What to work on: Give back the line below containing "三女：永谷真絵（ながたまい）" and every later line, exactly.

------------------------------------------------------------------------

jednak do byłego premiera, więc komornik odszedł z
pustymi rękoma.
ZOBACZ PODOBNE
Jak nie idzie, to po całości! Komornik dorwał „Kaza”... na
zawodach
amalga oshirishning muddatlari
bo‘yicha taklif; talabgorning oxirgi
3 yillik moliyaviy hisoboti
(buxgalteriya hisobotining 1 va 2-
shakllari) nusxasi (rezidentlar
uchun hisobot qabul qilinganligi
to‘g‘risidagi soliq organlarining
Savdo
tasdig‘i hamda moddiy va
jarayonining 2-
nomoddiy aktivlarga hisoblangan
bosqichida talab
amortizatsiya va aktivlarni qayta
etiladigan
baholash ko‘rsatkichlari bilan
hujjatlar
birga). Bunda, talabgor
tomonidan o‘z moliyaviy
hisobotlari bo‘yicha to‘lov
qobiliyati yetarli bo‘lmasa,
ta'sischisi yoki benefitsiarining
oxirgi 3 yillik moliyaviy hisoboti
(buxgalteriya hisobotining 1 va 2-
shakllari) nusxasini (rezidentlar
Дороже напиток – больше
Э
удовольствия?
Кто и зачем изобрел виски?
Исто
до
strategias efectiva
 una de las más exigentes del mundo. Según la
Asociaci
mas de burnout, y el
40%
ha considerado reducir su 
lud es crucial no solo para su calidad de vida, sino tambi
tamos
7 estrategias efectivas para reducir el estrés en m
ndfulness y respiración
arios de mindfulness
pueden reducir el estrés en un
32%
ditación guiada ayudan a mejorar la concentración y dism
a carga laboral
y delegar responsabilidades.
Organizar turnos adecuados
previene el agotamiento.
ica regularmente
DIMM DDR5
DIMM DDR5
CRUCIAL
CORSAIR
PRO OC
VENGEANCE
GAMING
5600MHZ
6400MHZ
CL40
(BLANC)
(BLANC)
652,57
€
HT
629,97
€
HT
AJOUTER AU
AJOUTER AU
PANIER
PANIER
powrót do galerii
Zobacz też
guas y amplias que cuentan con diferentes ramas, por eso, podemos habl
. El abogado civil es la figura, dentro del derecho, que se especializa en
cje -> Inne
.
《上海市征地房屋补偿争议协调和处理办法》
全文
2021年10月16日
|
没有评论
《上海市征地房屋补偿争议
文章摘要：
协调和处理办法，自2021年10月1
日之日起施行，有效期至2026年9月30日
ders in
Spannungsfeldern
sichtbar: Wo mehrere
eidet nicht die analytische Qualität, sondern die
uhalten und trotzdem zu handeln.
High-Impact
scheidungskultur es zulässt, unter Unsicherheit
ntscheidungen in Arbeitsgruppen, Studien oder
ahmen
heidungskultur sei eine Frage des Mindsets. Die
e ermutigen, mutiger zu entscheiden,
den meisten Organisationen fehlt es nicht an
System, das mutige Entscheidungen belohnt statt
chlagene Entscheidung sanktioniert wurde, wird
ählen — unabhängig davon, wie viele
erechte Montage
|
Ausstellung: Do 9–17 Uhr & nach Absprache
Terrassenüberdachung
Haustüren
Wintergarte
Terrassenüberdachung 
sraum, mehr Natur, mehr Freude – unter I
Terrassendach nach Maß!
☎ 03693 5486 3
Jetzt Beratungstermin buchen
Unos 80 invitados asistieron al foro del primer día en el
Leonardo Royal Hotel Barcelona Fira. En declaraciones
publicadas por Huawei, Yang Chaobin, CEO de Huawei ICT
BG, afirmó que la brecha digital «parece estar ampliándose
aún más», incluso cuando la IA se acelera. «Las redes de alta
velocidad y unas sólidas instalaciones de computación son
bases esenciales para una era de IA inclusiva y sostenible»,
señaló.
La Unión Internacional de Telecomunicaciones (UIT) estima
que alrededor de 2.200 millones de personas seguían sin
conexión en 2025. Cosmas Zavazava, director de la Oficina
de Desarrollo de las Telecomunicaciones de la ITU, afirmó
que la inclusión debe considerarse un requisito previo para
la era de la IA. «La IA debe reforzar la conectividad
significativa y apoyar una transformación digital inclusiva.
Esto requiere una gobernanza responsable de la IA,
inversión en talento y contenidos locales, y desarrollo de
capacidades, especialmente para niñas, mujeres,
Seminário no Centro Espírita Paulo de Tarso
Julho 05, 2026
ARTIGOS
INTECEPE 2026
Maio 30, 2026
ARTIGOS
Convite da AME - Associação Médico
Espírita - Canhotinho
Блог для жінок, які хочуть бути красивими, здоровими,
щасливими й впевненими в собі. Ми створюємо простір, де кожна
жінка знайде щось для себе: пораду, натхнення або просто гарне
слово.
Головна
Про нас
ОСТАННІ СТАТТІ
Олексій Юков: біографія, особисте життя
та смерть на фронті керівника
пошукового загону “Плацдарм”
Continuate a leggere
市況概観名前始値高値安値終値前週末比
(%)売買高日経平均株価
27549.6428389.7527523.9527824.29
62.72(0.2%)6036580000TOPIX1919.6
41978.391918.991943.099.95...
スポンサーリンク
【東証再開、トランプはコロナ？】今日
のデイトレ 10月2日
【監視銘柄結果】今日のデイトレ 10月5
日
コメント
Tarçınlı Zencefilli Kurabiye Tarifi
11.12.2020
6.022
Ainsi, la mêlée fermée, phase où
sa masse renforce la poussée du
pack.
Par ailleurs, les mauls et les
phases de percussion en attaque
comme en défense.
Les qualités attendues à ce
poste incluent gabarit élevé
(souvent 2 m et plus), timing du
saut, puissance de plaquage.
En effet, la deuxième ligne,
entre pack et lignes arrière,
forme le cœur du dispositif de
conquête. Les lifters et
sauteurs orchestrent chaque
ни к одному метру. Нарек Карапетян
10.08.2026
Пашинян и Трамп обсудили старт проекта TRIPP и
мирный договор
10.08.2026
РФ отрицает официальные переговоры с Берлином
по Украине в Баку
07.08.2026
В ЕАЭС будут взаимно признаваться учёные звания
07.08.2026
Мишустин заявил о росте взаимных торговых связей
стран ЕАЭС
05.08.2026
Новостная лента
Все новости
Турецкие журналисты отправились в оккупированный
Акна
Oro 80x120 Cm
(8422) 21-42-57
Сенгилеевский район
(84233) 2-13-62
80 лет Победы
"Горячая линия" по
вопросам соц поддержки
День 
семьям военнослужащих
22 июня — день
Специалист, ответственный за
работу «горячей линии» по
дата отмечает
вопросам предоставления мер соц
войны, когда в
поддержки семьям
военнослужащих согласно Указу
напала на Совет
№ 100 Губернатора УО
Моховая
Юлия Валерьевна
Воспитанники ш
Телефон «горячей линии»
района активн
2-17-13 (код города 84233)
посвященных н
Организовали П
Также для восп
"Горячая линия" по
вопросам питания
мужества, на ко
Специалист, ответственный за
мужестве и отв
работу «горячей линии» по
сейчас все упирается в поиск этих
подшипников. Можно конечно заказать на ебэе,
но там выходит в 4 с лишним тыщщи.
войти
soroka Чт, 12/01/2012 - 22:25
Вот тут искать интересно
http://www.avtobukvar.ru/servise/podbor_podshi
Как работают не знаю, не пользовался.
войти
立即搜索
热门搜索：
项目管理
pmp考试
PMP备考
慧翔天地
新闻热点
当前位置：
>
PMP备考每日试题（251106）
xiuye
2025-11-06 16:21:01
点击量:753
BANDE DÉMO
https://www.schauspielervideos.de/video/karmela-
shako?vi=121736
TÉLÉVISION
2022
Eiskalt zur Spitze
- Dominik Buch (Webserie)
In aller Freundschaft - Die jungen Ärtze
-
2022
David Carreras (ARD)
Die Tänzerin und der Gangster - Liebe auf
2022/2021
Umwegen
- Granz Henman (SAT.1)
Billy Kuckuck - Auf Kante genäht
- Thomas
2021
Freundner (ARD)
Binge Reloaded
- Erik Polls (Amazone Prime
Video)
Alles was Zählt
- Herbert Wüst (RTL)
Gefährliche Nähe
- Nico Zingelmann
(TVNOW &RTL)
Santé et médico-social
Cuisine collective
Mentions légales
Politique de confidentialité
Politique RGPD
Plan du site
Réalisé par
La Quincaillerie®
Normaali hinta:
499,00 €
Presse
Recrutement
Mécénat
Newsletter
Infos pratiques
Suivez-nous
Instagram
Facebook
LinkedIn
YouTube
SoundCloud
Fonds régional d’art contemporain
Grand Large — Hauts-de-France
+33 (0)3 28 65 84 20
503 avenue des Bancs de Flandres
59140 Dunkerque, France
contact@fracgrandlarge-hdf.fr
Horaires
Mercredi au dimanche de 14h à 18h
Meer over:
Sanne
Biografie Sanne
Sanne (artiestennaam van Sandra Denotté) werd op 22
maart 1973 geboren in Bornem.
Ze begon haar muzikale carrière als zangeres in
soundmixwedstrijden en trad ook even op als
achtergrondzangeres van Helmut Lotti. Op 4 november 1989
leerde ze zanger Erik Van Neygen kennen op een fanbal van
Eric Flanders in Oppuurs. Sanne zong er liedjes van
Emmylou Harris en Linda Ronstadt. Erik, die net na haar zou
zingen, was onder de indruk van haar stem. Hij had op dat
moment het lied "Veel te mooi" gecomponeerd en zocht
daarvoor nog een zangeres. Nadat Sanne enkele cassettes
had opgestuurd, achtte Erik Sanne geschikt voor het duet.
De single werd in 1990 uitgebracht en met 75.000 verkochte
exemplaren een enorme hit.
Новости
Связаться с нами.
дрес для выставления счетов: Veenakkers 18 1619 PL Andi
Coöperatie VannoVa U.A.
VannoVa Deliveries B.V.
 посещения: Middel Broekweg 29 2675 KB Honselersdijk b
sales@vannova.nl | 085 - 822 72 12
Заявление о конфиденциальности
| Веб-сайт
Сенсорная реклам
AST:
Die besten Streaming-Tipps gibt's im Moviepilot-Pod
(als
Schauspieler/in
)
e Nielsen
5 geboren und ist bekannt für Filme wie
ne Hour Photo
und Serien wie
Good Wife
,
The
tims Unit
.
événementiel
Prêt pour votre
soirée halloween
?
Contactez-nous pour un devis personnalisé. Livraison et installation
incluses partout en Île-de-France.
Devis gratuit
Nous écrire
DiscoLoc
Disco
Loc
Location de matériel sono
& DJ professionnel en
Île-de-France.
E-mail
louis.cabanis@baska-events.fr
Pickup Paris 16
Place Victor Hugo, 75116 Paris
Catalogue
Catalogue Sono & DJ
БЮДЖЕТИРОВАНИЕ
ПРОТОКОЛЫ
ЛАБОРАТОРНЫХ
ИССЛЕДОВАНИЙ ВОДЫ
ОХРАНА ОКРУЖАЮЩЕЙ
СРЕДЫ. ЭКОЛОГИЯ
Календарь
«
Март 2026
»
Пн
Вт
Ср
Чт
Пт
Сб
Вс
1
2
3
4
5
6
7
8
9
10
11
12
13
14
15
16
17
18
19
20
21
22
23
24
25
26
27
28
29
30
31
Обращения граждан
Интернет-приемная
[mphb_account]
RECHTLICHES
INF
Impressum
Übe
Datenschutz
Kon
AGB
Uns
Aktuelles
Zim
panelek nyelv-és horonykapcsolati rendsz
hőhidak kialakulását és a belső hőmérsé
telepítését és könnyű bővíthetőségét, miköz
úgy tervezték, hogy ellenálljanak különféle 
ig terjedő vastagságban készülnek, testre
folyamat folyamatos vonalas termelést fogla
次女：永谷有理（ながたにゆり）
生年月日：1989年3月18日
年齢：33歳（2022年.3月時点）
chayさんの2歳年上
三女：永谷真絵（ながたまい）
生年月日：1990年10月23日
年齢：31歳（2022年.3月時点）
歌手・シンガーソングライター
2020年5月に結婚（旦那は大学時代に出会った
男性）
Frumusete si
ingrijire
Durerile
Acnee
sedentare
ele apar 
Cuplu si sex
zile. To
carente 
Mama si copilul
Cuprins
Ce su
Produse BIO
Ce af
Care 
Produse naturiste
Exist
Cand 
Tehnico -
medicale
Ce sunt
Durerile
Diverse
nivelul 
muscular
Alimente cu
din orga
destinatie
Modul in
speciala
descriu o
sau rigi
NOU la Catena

------------------------------------------------------------------------

Task response:
三女：永谷真絵（ながたまい）
生年月日：1990年10月23日
年齢：31歳（2022年.3月時点）
歌手・シンガーソングライター
2020年5月に結婚（旦那は大学時代に出会った
男性）
Frumusete si
ingrijire
Durerile
Acnee
sedentare
ele apar 
Cuplu si sex
zile. To
carente 
Mama si copilul
Cuprins
Ce su
Produse BIO
Ce af
Care 
Produse naturiste
Exist
Cand 
Tehnico -
medicale
Ce sunt
Durerile
Diverse
nivelul 
muscular
Alimente cu
din orga
destinatie
Modul in
speciala
descriu o
sau rigi
NOU la Catena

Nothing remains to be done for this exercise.